No matter what happened (or when), experiencing trauma can have lasting effects that interfere with your daily life. And while healing can help ease lingering symptoms (typically the result of post-traumatic stress disorder) the remedy is not one-size-fits-all.
Some trauma survivors might find success with cognitive behavioral therapy, whereas others might find somatic experiencing — a special type of trauma therapy that focuses on the body — more helpful, according to Elizabeth Cohen, Ph.D., a clinical psychologist in New York City.
One way survivors can engage in somatic experiencing is through trauma-informed yoga. (Other examples include meditation and tai chi.) The practice is based on the idea that people hold trauma in their bodies, says Cohen. “So when something traumatic or challenging happens, we have a biological tendency to go into fight or flight,”

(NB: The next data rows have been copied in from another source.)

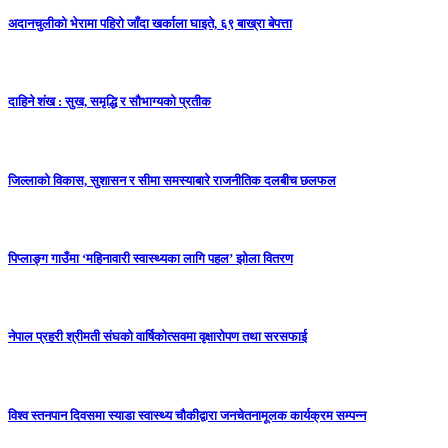
अदानचुलीको भेरामा पहिरो जाँदा खर्काला घाइते, ६९ बाख्रा बेपत्ता
दाहिने शंख : सुख, समृद्धि र सौभाग्यको प्रतीक
जिल्लाको विकास, सुशासन र सीमा समस्याबारे राजनीतिक दलबीच छलफल
पिप्लाङ्ग गाउँमा ‘महिनावारी स्वास्थ्यका लागि पहल’ झोला वितरण
नेपाल प्रहरी श्रीमती संघको वार्षिकोत्सवमा वृक्षारोपण तथा सरसफाई
विश्व स्तनपान दिवसमा स्याडा स्वास्थ्य चौकीद्वारा जनचेतनामूलक कार्यक्रम सम्पन्न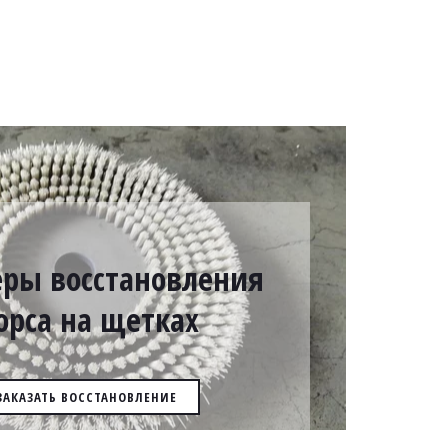
ры восстановления
орса на щетках
ЗАКАЗАТЬ ВОССТАНОВЛЕНИЕ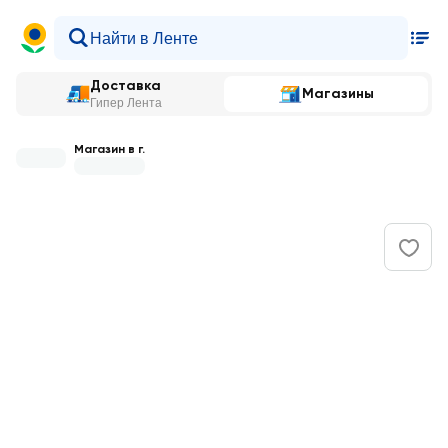
Доставка
Магазины
Гипер Лента
Магазин в г.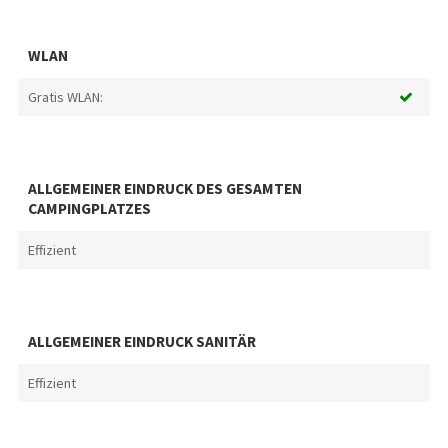
WLAN
Gratis WLAN:
ALLGEMEINER EINDRUCK DES GESAMTEN
CAMPINGPLATZES
Effizient
ALLGEMEINER EINDRUCK SANITÄR
Effizient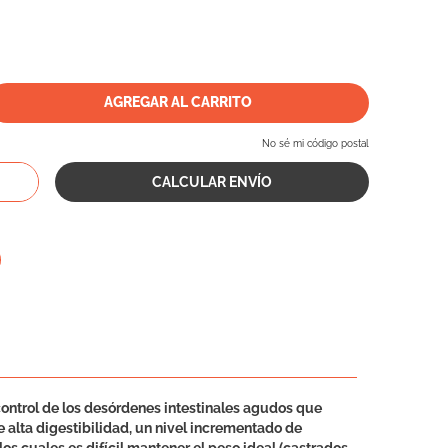
AGREGAR AL CARRITO
No sé mi código postal
control de los desórdenes intestinales agudos que
e alta digestibilidad, un nivel incrementado de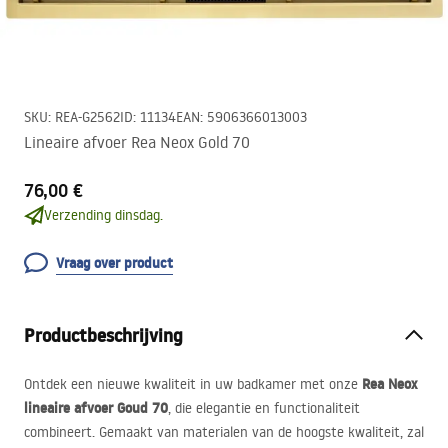
SKU
:
REA-G2562
ID
:
11134
EAN
:
5906366013003
Lineaire afvoer Rea Neox Gold 70
76,00 €
Verzending dinsdag.
Vraag over product
Productbeschrijving
Rea Neox
Ontdek een nieuwe kwaliteit in uw badkamer met onze
lineaire afvoer Goud 70
, die elegantie en functionaliteit
combineert. Gemaakt van materialen van de hoogste kwaliteit, zal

she explains. This is when your body is flooded with hormones in response to a perceived threat. When the danger is gone, your nervous system should gradually revert back to its calmer state.
“Even after the threat is gone, trauma survivors are often stuck in a stress-based fear response,” says Melissa Renzi, M.S.W, L.S.W., a licensed social worker and certified yoga instructor who trained with Yoga to Transform Trauma. This means that even though the threat is no longer present, the person’s body is still responding to the danger.
And that’s where trauma-sensitive yoga comes in, as “it helps move that basically unmetabolized trauma energy through your nervous system,” says Cohen.
What Is Trauma-Informed Yoga?
There are two different approaches to trauma-based yoga: trauma-sensitive yoga and trauma-informed yoga. And while the terms sound pretty similar — and are often used interchangeably — there are important distinctions between them based on the instructors’ training.
Oftentimes, trauma-sensitive yoga refers to a specific program known as Trauma Center Trauma-Sensitive Yoga (TCTSY) developed at the Trauma Center in Brookline, Massachusetts — which is part of the greater Center for Trauma and Embodiment at the Justice Resource Institute.
This technique is a “clinical intervention for complex trauma or chronic, treatment-resistant post-traumatic stress disorder (PTSD),” according to the Center’s website.
However, not all trauma-sensitive yoga classes, draw upon the TCTSY methodology. So, generally, trauma-sensitive yoga is specifically for someone who has experienced trauma, be it in the form of a traumatic loss or assault, childhood abuse, or daily trauma, such as that inflicted by systematic oppression, explains Renzi. (Related: How Racism Affects Your Mental Health)
Trauma-informed yoga, on the other hand, “assumes that everyone has experienced some level of trauma or significant life stress,” says Renzi. “There’s an element of unknown here. Thus, the approach rests on a set of principles that supports a sense of safety, support, and inclusivity for all who walk through the door.”
Meanwhile, Marsha Banks-Harold, a certified yoga therapist and instructor who trained with TCTSY, says trauma-informed yoga can be used interchangeably with trauma-sensitive yoga or as an overall umbrella term. Bottom line: There’s no singular definition or term used for trauma-informed yoga. So, for the sake of this article, trauma-sensitive and trauma-informed yoga are going to be used interchangeably, as well.